Items from a dataset:
◇ ◇ ◇

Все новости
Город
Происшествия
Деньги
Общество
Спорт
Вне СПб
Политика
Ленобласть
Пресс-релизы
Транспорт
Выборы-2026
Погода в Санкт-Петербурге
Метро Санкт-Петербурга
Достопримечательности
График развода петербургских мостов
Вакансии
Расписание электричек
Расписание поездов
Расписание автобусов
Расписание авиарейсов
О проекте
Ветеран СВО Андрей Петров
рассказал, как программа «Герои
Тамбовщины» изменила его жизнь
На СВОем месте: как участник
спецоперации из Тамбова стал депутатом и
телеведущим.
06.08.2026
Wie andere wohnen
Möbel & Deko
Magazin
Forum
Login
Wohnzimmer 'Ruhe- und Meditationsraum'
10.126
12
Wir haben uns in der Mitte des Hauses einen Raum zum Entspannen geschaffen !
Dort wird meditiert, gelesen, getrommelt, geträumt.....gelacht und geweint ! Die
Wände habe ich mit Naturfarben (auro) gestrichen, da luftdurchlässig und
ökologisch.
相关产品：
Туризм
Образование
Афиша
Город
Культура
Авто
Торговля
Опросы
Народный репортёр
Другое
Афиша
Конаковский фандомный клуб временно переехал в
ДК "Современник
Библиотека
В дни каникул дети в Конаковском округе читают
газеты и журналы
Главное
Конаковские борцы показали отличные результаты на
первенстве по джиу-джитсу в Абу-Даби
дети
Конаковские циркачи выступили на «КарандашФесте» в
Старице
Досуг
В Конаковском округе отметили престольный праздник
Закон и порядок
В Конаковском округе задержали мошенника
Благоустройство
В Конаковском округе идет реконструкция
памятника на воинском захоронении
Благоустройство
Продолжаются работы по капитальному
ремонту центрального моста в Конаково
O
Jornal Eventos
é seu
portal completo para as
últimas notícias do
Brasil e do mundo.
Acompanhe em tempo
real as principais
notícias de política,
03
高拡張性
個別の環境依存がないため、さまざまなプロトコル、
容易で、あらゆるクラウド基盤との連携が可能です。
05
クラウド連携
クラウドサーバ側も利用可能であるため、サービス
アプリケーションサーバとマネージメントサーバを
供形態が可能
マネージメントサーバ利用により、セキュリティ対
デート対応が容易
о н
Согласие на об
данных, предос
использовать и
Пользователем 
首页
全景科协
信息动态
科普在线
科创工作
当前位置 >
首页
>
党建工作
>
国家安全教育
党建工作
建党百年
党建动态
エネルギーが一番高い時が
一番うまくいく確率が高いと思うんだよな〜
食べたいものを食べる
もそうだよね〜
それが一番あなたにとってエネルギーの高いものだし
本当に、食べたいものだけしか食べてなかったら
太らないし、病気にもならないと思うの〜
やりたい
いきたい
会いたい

◇ ◇ ◇

Exercise objective:
What you return must match the data above character for character.

Result below:
Все новости
Город
Происшествия
Деньги
Общество
Спорт
Вне СПб
Политика
Ленобласть
Пресс-релизы
Транспорт
Выборы-2026
Погода в Санкт-Петербурге
Метро Санкт-Петербурга
Достопримечательности
График развода петербургских мостов
Вакансии
Расписание электричек
Расписание поездов
Расписание автобусов
Расписание авиарейсов
О проекте
Ветеран СВО Андрей Петров
рассказал, как программа «Герои
Тамбовщины» изменила его жизнь
На СВОем месте: как участник
спецоперации из Тамбова стал депутатом и
телеведущим.
06.08.2026
Wie andere wohnen
Möbel & Deko
Magazin
Forum
Login
Wohnzimmer 'Ruhe- und Meditationsraum'
10.126
12
Wir haben uns in der Mitte des Hauses einen Raum zum Entspannen geschaffen !
Dort wird meditiert, gelesen, getrommelt, geträumt.....gelacht und geweint ! Die
Wände habe ich mit Naturfarben (auro) gestrichen, da luftdurchlässig und
ökologisch.
相关产品：
Туризм
Образование
Афиша
Город
Культура
Авто
Торговля
Опросы
Народный репортёр
Другое
Афиша
Конаковский фандомный клуб временно переехал в
ДК "Современник
Библиотека
В дни каникул дети в Конаковском округе читают
газеты и журналы
Главное
Конаковские борцы показали отличные результаты на
первенстве по джиу-джитсу в Абу-Даби
дети
Конаковские циркачи выступили на «КарандашФесте» в
Старице
Досуг
В Конаковском округе отметили престольный праздник
Закон и порядок
В Конаковском округе задержали мошенника
Благоустройство
В Конаковском округе идет реконструкция
памятника на воинском захоронении
Благоустройство
Продолжаются работы по капитальному
ремонту центрального моста в Конаково
O
Jornal Eventos
é seu
portal completo para as
últimas notícias do
Brasil e do mundo.
Acompanhe em tempo
real as principais
notícias de política,
03
高拡張性
個別の環境依存がないため、さまざまなプロトコル、
容易で、あらゆるクラウド基盤との連携が可能です。
05
クラウド連携
クラウドサーバ側も利用可能であるため、サービス
アプリケーションサーバとマネージメントサーバを
供形態が可能
マネージメントサーバ利用により、セキュリティ対
デート対応が容易
о н
Согласие на об
данных, предос
использовать и
Пользователем 
首页
全景科协
信息动态
科普在线
科创工作
当前位置 >
首页
>
党建工作
>
国家安全教育
党建工作
建党百年
党建动态
エネルギーが一番高い時が
一番うまくいく確率が高いと思うんだよな〜
食べたいものを食べる
もそうだよね〜
それが一番あなたにとってエネルギーの高いものだし
本当に、食べたいものだけしか食べてなかったら
太らないし、病気にもならないと思うの〜
やりたい
いきたい
会いたい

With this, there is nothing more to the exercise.